There’s not too much competition for the most expensive bowl of pho in town. While most Vietnamese cafes offer an all-in bowl of Saigon-style pho for $8 or $10, Nightingale Nine pours a premium Hanoi pho for $15, and so does Hanoi House at the same price. Even Bunker, an intentionally buzzy spot, demands only $17, or an extra $4 with oxtail. We have fine-dining Vietnamese restaurants, too, but these places offer it as an app. Thus the pho at Le Colonial comes in at $12, while that of Indochine is $13, both for smaller servings. This leaves Rice & Gold, which serves a bowl for $30, an open field to offer the priciest version in New York.
This latest project of the ubiquitous Dale Talde is located in Chinatown in the Hotel 50 Bowery, near Canal Street. In case you don’t remember, Talde came in sixth place in season four of Top Chef and managed to parlay that dubious distinction into one of the most successful careers of any of the show’s grads. Rice & Gold is located in the hotel’s straggling ground floor, clad in bare concrete with exposed pillars, Tao-ish décor, and spray paint graffiti that colorfully covers an entire wall.
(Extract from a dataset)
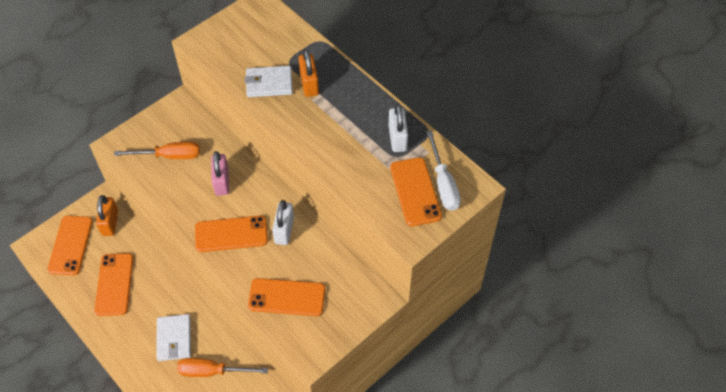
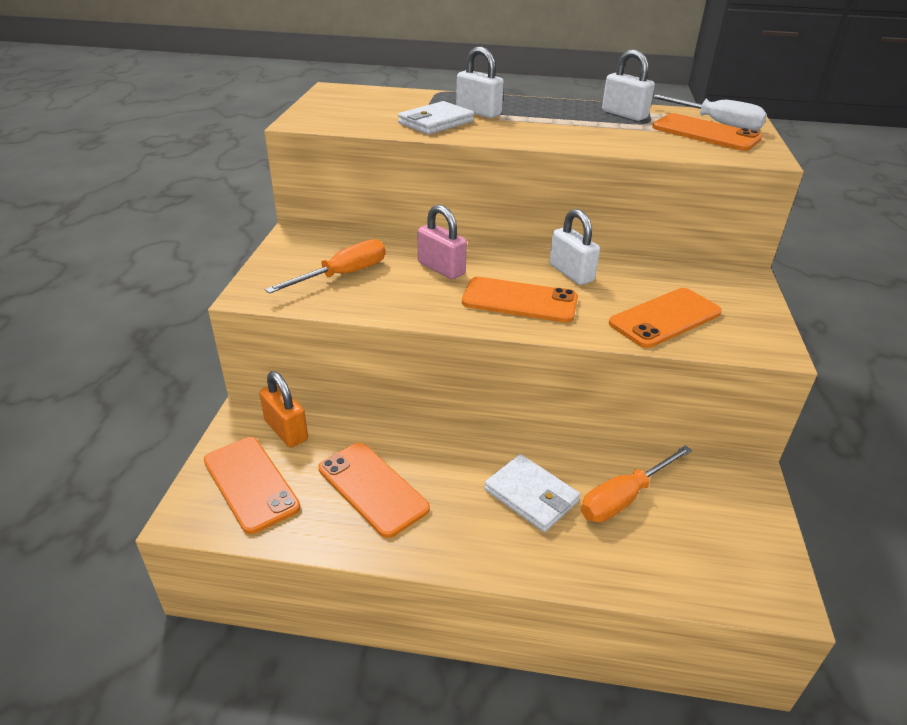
camera: 40 degrees left, 20 degrees down
(231, 234) = (519, 300): orange phone -> orange phone turned 60 degrees clockwise
(309, 84) = (478, 112): orange padlock -> white padlock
Actually, Rice & Gold — which mounts an intriguing, pan-Asian menu — is pho crazy. At lunch and dinner there are Shanghai soup dumplings inspired by pho. Five to an order ($16), these come in a bamboo steamer on a heap of bean sprouts, with purple onions, cilantro, and holy basil piled awkwardly on top. While Talde missed an opportunity by not putting actual Vietnamese beef balls inside, the crumbly ground meat filling is flavorful and the broth that spurts out tastes like pho broth.
The lunch menu offers a duck pho ($14), which is an interesting variation and one consistent with Vietnamese cuisine and its underpinnings. Two thick slices of duck sit on top, with lots of duck frags underneath in a rich duck broth. Served with a tiny salad, this amphibious pho is only a prelude to the bigger, more ambitious bowl of pho served at suppertime.
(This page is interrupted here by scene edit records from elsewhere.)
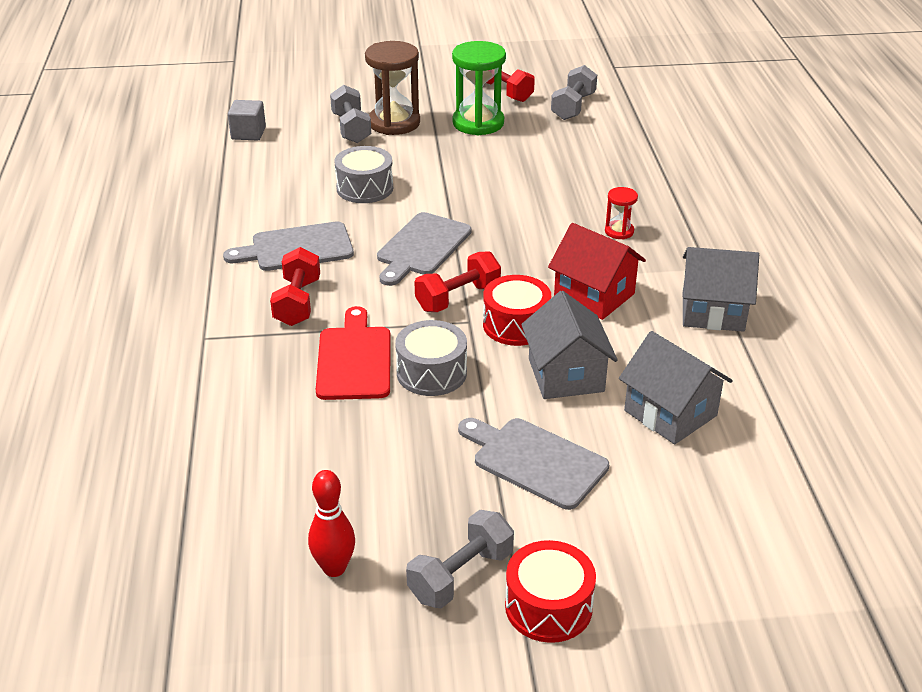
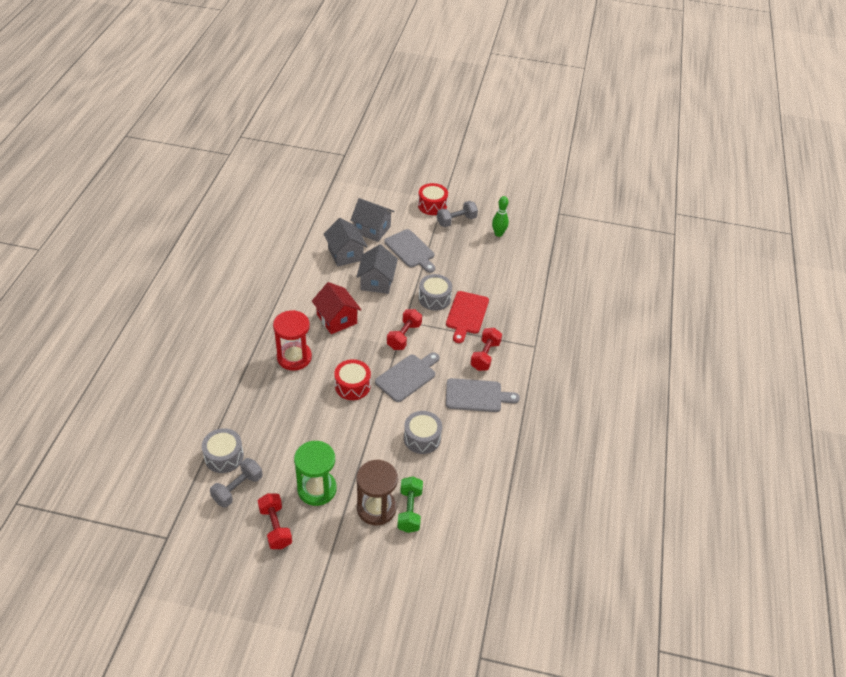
camera: 165 degrees left, 10 degrees up
(248, 133) = (485, 527): grey cube -> none
(334, 568) = (498, 234): red bowling pin -> green bowling pin
(351, 128) = (409, 510): grey dumbbell -> green dumbbell
(458, 298) = (404, 336): red dumbbell -> red dumbbell turned 45 degrees counterclockwise
(516, 325) = (384, 313): red drum -> red drum (352, 386)
(616, 125) = (224, 456): none -> grey drum
(619, 231) = (294, 357): red hourglass -> red hourglass, size x2.03
(713, 311) = (288, 294): grey house -> grey house (372, 229)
But the big one is Talde’s “Three Kings Pho,” named after the restaurant group that owns the place and not the dudes who showered baby Jesus with gifts. At $30, it’s likely the city’s most expensive version. The bowl is more generous than the lunchtime duck pho, though the quantity of broth is on the low side. That’s OK, because it’s rich and also salty. Instead of arriving on the side, the sprouts, basil, and cilantro come already added to the bowl, and there are no sauces, making it more of the Hanoi than the Saigon type.
With a long marrow bone sticking out, this bowl looks spectacular. And the flavors keep up with the appearance, a subtle combo of charred onion and sweet spices not overwhelmed as is sometimes the case with star anise and cinnamon. The noodles are slightly finer than usual, but it’s the beef that really makes the bowl memorable. The thin-sliced raw loin is dry-aged beef, and I found myself eager to gobble it before it cooked in the steaming broth.
There are also rectangular chunks of beef short rib that are soft, filling the mouth with flavor on every squishy chew. The bone marrow has a toasty taste, best scraped and added to the broth, since there’s no toast to spread it on. Really, this is one of the city’s most memorable bowls of pho, but it’s up to you to decide if you want to pay the $30, plus tax and tip. At least one bowl could be a whole meal.